** 取り組む課題 **
a. 原発事故の「収束宣言」を論じた抜粋で、「炉の中の状態が分からず、何が起こるかきちんと予想することが難しい」と認めた人物を、その肩書とともに答えよ。
b. 原発事故の「収束宣言」を論じた抜粋を、その最後の文の後から書き継げ。

== 抜粋

【ステップ2完了】大丈夫か「収束宣言」

被災地地元紙福島民報より(12月17日) 
  東京電力福島第一原発事故の収束に向けた工程表「ステップ2」完了を宣言する。「冷温停止状態」が達成され、事故は収束した−。野田佳彦首相が16日発表した。
 「収束宣言」は現状からすれば、あまりに唐突で違和感を覚える。首相は「事故との闘いが全て終わるわけではない」としているものの、「ステップ2の年内完了」という日程を優先した対応になってはいないか。「事故収束」との政府見解が一人歩きし、安全対策や事故への関心を薄れさせる恐れはないのか
 原子炉の損傷具合や溶けた核燃料の現状は確認できていない。注水による温度変化や格納容器内の放射性物質の解析から推定するしかないという。放射性物質の外部放出も止まっていない。原子力安全委員会の班目春樹委員長は「炉の中の状態が分からず、何が起こるかきちんと予想することが難しい」と認める。
 炉建屋や使用済み燃料プールは水素爆発によって傷みが激しい。循環注水冷却システムも綱渡りの状態が続く。崩落や汚染物質漏えいの危険性が依然残る。安全・安心とは言い難い。炉内部の調査・測定や不測の事態に対応できる体制の確立が不可欠だ。

====
== 元データ

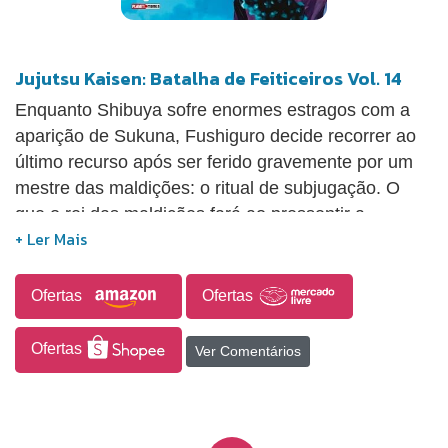
Jujutsu Kaisen: Batalha de Feiticeiros Vol. 14
Enquanto Shibuya sofre enormes estragos com a
aparição de Sukuna, Fushiguro decide recorrer ao
último recurso após ser ferido gravemente por um
mestre das maldições: o ritual de subjugação. O
que o rei das maldições fará ao pressentir a
convocação de um poderoso shikigami?
Ofertas
Ofertas
Ofertas
Ver Comentários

====

** 課題の解答 **
a. 原子力安全委員会の班目春樹委員長。

b.
 冷温停止の状態だとしても、廃炉をはじめ放射性物質の除染や住民の健康管理、賠償などの難題が山積する
 廃炉は燃料の搬出・処理が最大の課題となる。政府と東電は、使用済み燃料を2年後、溶け落ちた燃料を10年以内に取り出し始めるとした。完了までは最長40年を要するとされ、事故に苦しむ県民には長すぎる時間だ
 「収束宣言」に伴い、政府は現在の規制区域を年内に見直す考えを示した。年間放射線量50ミリシーベルト以上を「帰還困難区域」、20ミリシーベルト以上50ミリシーベルト未満を「居住制限区域」、20ミリシーベルト未満を「避難指示解除準備区域」とする新たな3区分を想定する。
 生活環境の整った地域から順次、住民帰還を目指すという。線引き基準や手順を地元にしっかり説明してほしい。同時に、除染などを軸とする古里回復に向けた工程表を明示すべきだ。
 帰還困難区域では、土地や家屋などの買い上げや集団移転が検討される。帰還を願う住民の希望を断ち切る事態が待ち受ける。しこりや分断が生じないよう、政府は誠意を尽くさなければならない。
 まずは来春発足予定の原子力安全庁(仮称)による廃炉作業の進行管理や監視徹底、情報公開が基本となろう。首相の掲げる「福島の再生」はまだ遠い。(鞍田 炎)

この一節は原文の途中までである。